Scan the entries below for the word "Table" and copy every line where it turns up.

"""

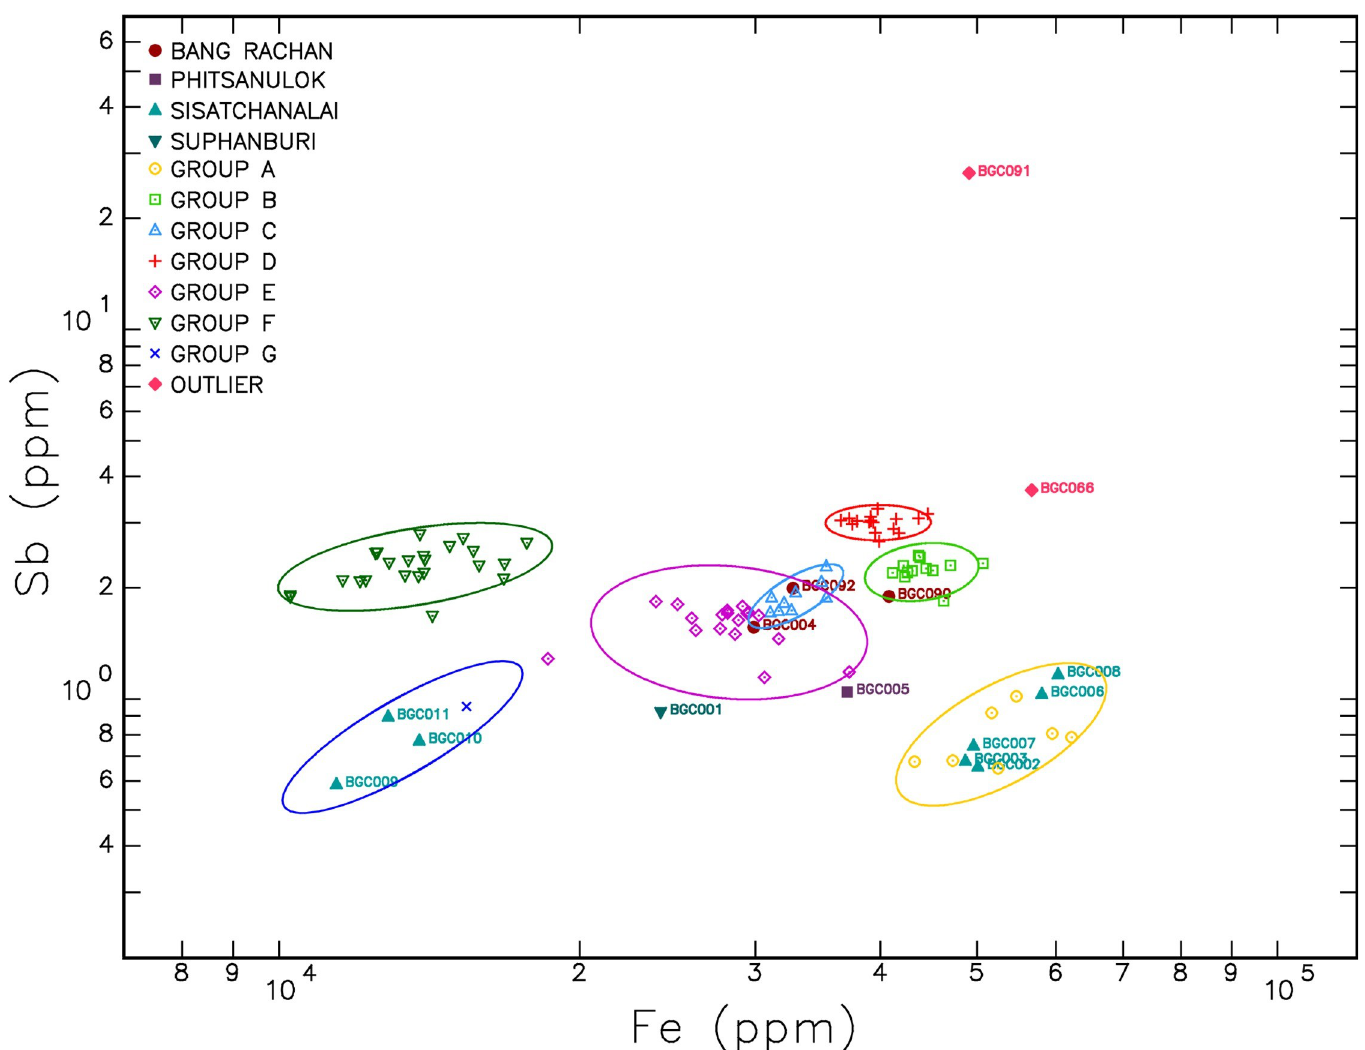
Fig 7. Bivariate log-log plot of antimony and iron concentrations classified by cluster analysis compositional groups.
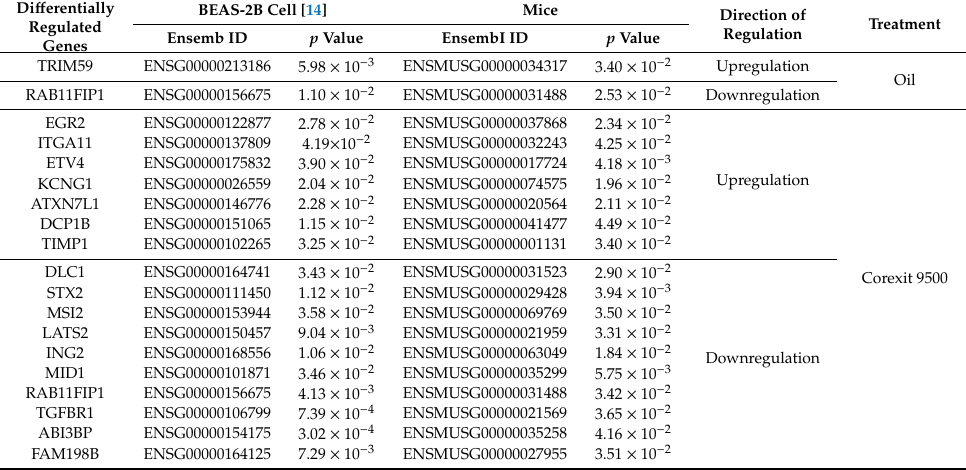
Table 6. Comparison between this study and RNA-seq analyses of a treated human airway epithelial cell line (BEAS-2B) [13] at gene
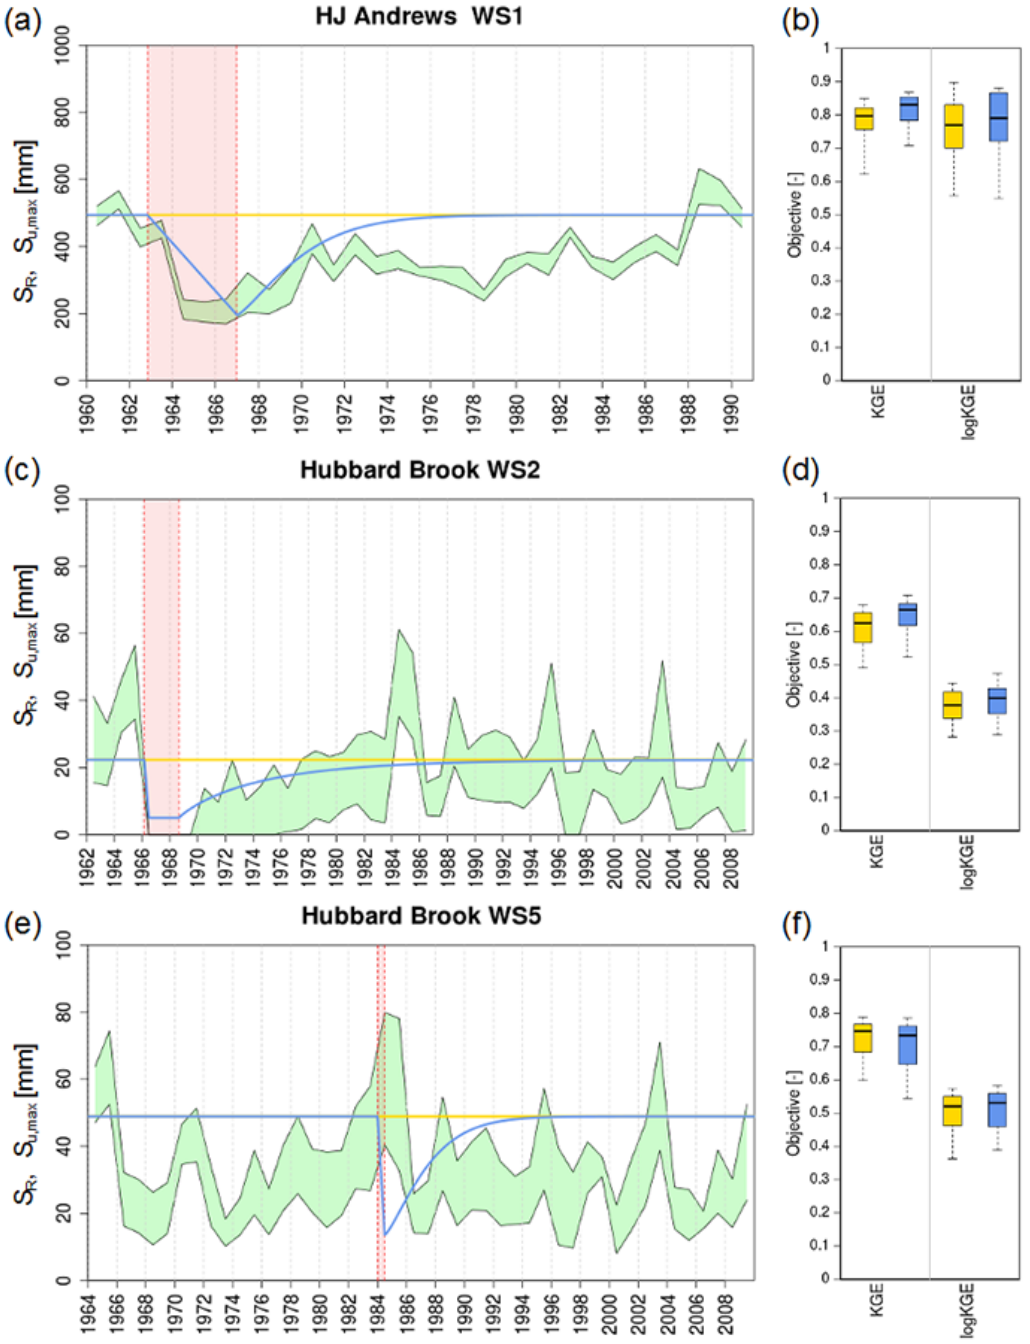
Figure 8. The time invariant S u, max formulation represented by S R,20yr (yellow) and time dynamic S u, max fitted Weibull growth function (blue) with a linear reduction during deforestation (red shaded area) and mean 20-year return period root-zone storage capacity S R, 20yr as equilibrium value for (a) HJ Andrews WS1 with a = 0.0001days − 1 , b = 1.3 and S R,20yr = 494mm with (b) the objective function values, (c) Hubbard Brook WS2 with a = 0.001 days − 1 , b = 0.9 and S R,20yr = 22mm with (d) the objective function values, and (e) Hubbard Brook WS5 with a = 0.001 days − 1 , b = 0.9 and S R,20yr = 49mm and with (f) the objective function values. The green shaded area represents the maximum and minimum boundaries of S R,1yr from the water balance-based estimation, caused by the sampling of interception capacities.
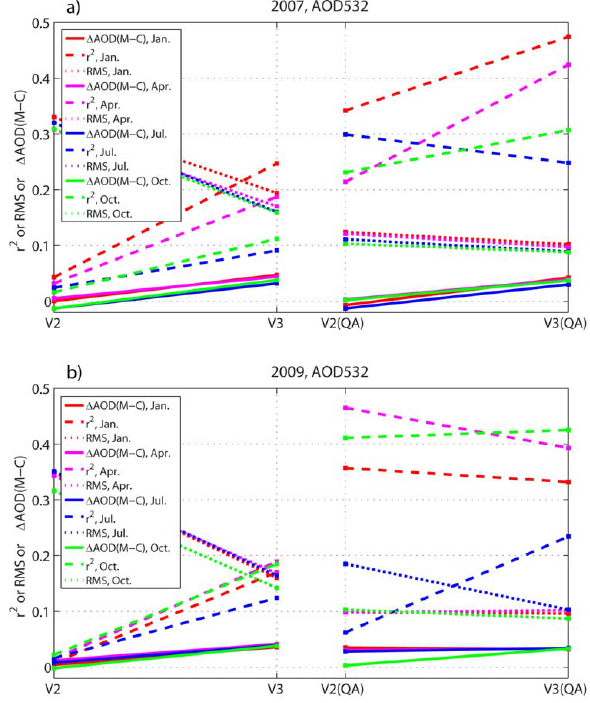
Fig. 4. (a) Left - Comparison of agreement between MODIS AOD and CALIOP V2 and V3 AOD, respectively, in terms of difference in mean AOD, square of the linear correlation coefficient, and rms difference, for four months in 2007. Right – same as left, but for data after application of comparison #3 in Table 1. (b) same as (a) , but for four months in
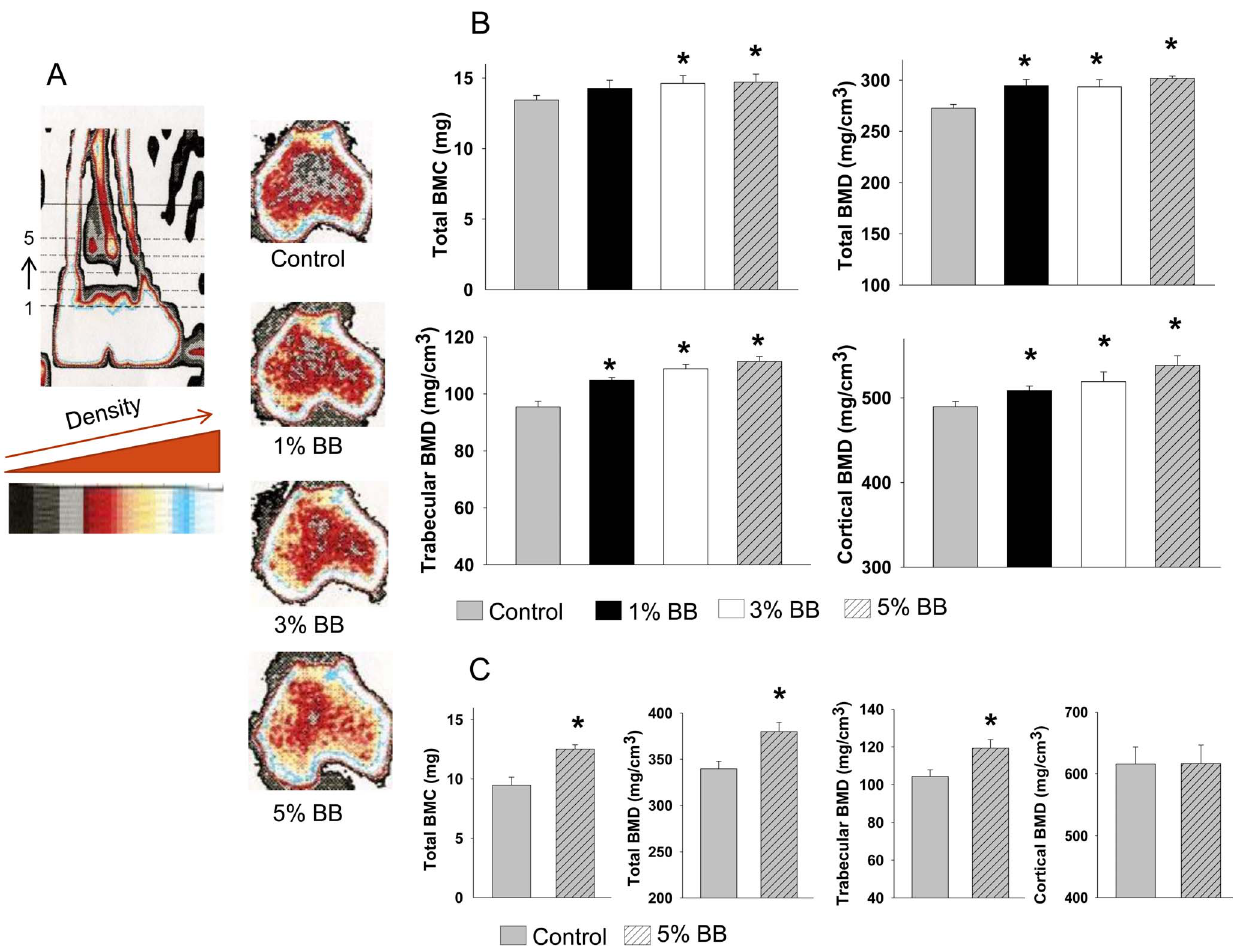
Figure 2. Bone mass in BB and non-BB diet rats. (A) Scout view of rat tibia using peripheral quantitative computer tomography (pQCT). Five consecutive slices (1 through 5, 1 being most distal) from each tibia were scanned using a STRATEC XCT Research SA + pQCT machine in a blinded fashion. Each slice was separated by 1 mm. software (v. 5.4) thresholds of 570 mg/cm 3 to distinguish cortical bone and 214 mg/cm 3 to distinguish trabecular from cortical and sub-cortical bone were used in analyzing pQCT scans slices analyzed presents those closest to the tibial growth plate. Representative tibial pQCT scans (slice 3) from control and three different BB diet rats are shown in this panel. Color changes from blue, yellow, red to gray represent decreases in bone density. (B) pQCT from four different groups of rats with BB or non-BB diet feeding. Five consecutive slices (start from about 1 mm below tibial growth plate) from each rat tibia were scanned, and data were presented after combining slice 2 and 3. Tibial trabecular bone mineral density (BMD), tibial cortical BMD, total tibial BMD and total tibial bone mineral content (BMC) were presented. (B) Tibial pQCT scan data from non BB and 5% BB diet rats with TEN (total enteral nutrition) feeding. Bars represent means 6 standard error; n=10 animals/ group. *, p , 0.05 versus control by t test. Dose response was assessed using Cruzick’s non-parametric test for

"""

Solution for this exercise »
Table 6. Comparison between this study and RNA-seq analyses of a treated human airway epithelial cell line (BEAS-2B) [13] at gene
Fig. 4. (a) Left - Comparison of agreement between MODIS AOD and CALIOP V2 and V3 AOD, respectively, in terms of difference in mean AOD, square of the linear correlation coefficient, and rms difference, for four months in 2007. Right – same as left, but for data after application of comparison #3 in Table 1. (b) same as (a) , but for four months in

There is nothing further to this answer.